"I Heard It's Not Even That Good for Guys": Another Round Table Between the Trans Men Who Don't Want Anything
Three trans men of a certain type (were Mary McCarthy writing The Group today, they’d have featured prominently in at least the Vassar flashbacks, say. By which I mean: yes, of course they are) sit down at a table. Before them is a loaf of bread and a pamphlet. They wait politely. There is a long silence, followed by an even longer one.
MAN 1: I hear it’s not even that good for guys.
MAN 2: I hear that too.
MAN 1: Oh? Who do you hear that from?
MAN 2: Well, I hear it when I say it myself, of course. And I say it a lot. Sometimes if I’m getting ready for the day, I’ll just announce to my mirror that I hear bottom surgery isn’t that good for guys, without going into any further detail about what “that good” means, or how I’d assess possible outcomes, or which kinds of bottom surgery I’m talking about, or who the guys are. So primarily that’s where I’m hearing it from.
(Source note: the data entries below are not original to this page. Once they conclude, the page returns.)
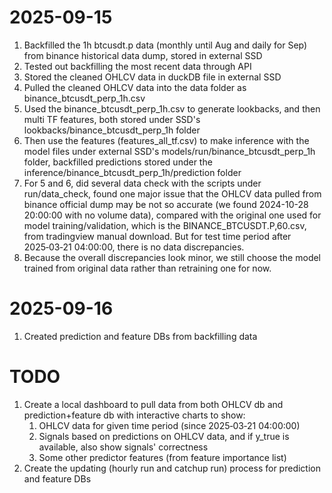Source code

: # 2025-09-15

1. Backfilled the 1h btcusdt.p data (monthly until Aug and daily for Sep) from binance historical data dump, stored in external SSD 
2. Tested out backfilling the most recent data through API
3. Stored the cleaned OHLCV data in duckDB file in external SSD
4. Pulled the cleaned OHLCV data into the data folder as binance_btcusdt_perp_1h.csv
5. Used the binance_btcusdt_perp_1h.csv to generate lookbacks, and then multi TF features, both stored under SSD's lookbacks/binance_btcusdt_perp_1h folder
6. Then use the features (features_all_tf.csv) to make inference with the model files under external SSD's models/run/binance_btcusdt_perp_1h folder, backfilled predictions stored under the inference/binance_btcusdt_perp_1h/prediction folder
7. For 5 and 6, did several data check with the scripts under run/data_check, found one major issue that the OHLCV data pulled from binance official dump may be not so accurate (we found 2024-10-28 20:00:00 with no volume data), compared with the original one used for model training/validation, which is the BINANCE_BTCUSDT.P,60.csv, from tradingview manual download. But for test time period after 2025‑03‑21 04:00:00, there is no data discrepancies.
8. Because the overall discrepancies look minor, we still choose the model trained from original data rather than retraining one for now.

# 2025-09-16

1. Created prediction and feature DBs from backfilling data

# TODO

1. Create a local dashboard to pull data from both OHLCV db and prediction+feature db with interactive charts to show:
    1. OHLCV data for given time period (since 2025‑03‑21 04:00:00)
    2. Signals based on predictions on OHLCV data, and if y_true is available, also show signals' correctness
    3. Some other predictor features (from feature importance list)
2. Create the updating (hourly run and catchup run) process for prediction and feature DBs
MAN 1: Right, absolutely. And do you try to work in an unspoken intimation that the reason it’s not that good for guys is because it’s good — possibly too good — for trans women, who are probably having too much fun, and very likely getting away with something at our expense?
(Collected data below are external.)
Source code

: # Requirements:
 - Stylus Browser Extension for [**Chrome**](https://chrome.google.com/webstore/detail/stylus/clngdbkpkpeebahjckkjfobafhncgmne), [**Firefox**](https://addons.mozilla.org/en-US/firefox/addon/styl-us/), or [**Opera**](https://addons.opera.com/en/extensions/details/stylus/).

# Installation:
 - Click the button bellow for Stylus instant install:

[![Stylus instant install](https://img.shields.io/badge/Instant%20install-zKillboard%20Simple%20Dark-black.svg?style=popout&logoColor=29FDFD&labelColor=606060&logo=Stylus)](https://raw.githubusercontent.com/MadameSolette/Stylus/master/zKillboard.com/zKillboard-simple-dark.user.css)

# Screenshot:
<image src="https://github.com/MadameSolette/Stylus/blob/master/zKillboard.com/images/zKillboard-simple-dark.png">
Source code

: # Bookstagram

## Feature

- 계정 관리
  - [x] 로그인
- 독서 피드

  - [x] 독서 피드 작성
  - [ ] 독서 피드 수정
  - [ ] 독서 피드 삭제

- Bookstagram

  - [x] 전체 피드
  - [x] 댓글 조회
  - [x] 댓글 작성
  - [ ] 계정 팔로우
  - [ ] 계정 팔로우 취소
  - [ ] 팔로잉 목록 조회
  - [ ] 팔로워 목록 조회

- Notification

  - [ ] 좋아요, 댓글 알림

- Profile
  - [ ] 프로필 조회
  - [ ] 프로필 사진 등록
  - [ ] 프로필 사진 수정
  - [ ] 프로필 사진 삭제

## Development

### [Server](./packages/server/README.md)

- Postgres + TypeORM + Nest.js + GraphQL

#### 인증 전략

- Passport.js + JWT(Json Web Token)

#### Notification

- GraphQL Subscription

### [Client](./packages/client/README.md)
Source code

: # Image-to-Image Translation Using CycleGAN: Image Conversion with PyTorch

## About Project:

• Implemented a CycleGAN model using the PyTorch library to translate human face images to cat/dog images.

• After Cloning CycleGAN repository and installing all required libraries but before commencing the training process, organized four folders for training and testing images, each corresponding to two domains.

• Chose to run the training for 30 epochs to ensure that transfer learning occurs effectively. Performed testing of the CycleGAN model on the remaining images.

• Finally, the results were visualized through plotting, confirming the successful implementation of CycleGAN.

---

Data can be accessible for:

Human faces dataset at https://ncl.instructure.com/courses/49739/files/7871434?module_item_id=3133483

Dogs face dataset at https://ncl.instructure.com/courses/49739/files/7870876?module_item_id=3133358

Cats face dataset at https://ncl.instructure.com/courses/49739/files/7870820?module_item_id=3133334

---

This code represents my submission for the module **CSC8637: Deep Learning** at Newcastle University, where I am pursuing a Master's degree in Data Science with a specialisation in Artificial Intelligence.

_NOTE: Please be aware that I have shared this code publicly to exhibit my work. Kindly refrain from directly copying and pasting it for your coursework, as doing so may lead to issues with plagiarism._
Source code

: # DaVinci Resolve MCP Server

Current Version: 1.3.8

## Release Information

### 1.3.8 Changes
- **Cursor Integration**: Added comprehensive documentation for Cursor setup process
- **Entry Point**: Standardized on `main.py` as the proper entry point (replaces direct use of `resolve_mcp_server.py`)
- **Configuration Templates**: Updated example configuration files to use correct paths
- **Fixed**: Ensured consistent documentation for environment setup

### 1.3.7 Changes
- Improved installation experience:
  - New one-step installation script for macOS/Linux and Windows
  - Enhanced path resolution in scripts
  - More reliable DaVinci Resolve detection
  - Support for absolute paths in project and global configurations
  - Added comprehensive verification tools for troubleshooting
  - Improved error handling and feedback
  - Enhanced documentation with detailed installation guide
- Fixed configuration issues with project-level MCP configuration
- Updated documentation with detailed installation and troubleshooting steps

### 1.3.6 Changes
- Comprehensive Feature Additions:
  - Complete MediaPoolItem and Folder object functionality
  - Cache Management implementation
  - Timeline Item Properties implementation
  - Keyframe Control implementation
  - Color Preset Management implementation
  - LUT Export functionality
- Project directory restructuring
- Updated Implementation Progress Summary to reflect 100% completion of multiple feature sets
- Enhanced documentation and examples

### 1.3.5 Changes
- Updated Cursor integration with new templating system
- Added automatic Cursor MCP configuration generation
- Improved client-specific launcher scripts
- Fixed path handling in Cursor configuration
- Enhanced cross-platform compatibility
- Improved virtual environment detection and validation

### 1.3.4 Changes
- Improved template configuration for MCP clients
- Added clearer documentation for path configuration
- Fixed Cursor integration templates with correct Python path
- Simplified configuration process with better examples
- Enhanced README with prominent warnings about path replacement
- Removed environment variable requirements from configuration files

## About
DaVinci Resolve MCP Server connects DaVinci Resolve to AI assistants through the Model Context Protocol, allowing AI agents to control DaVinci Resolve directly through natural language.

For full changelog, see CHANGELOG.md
MAN 2: Absolutely. The doctors used up all the good ideas and equipment on them, and by the time they got to us, all that was left was a little bowl of gruel from Oliver Twist, which is why our options are pretty much just fingerless gloves, orphanage, please sir may I have some less?, terrible hunger, it don’t hurt so much nae more, if you please sir, and never-you-mind.
MAN 3: I heard they can give you [redacted] but only if you let a witch steal away your ability to feel tenderness and smell bread.
MAN 2: Oh, I definitely heard that too.
MAN 1: And a lot of us don’t even want surgery. Not because it’s not that good — I mean, it happens to not be that good, at least that’s what I hear, but even if it were good —
MAN 2: Like as good as the surgery they do for girls —
MAN 1: Right, with their great surgeries.
MAN 3: Which probably happened because of all that visibility. Not that I’m complaining!
MAN 2: Not that I’m complaining!
MAN 1: God, not that I’m complaining, least of all about trans women, and especially trans women of color.
MAN 2: No, especially, trans women of color —
MAN 3: Absolutely, especially trans women of color, especially. But a lot of us wouldn’t even want a great surgery. Which we couldn’t have if we wanted, I’ve heard. Not from a doctor or a surgeon, or anything, because why would I ask them about something I already know isn’t any good, and doesn’t work on top of not being any good? But I have heard it.
MAN 2: We’ve definitely heard enough.
MAN 1: I don’t think there’s any reason to even pick up this pamphlet to begin with. I already know everything there is to know about bottom surgery. I don’t need details.
MAN 2: I heard they just put a doll’s arm down there, and they charge you extra for a nerve hookup if you want to be able to move the doll’s arm, and they chop off one of your own arms for no reason afterwards.
MAN 3: I feel really good about not wanting anything, you guys.
MAN 1: Oh, do you still feel things about not wanting things? I remember that, I think.
MAN 2: I did hear about a guy who got it once.
There is a long pause. Each man attempts to push the loaf of bread away from him and towards one of his non-dining companions at the same time, creating a sort of Ouija-board effect.
MAN 1: How interesting!
MAN 3: Did he die, or explode, or something?
MAN 1: Did he say it wasn’t that good for guys after all? It’s worse, right? Does he wistfully say things like “better the devil you know” when he walks past mirrors now? Now’s bad, but change is worse, right? How committed is he to white transmasculine abjection? I bet not as committed as me.
MAN 3: Does he have pics?
MAN 1: Yeah, I mean, does he — does he have pics?
MAN 3: Yeah, does he have pictures?
MAN 1: Does he have any pictures? Do you know if he took pictures?
MAN 3: Did he take pictures of it?
MAN 2: He did, but I should warn you, they’re not as good as the pictures girls take.
MAN 1: Oh, no, of course not.
MAN 3: No, of course they’re not.
MAN 1: Or maybe you could just tell him to swing by, and he could show us in person, and we could tell him a few times how bad we hear it is. Whatever’s easiest. I just really need to make sure it’s not any good, and to tell him about all the stuff I heard, so he can understand why I need to look at him and not learn anything. Any time that’s good for him, really.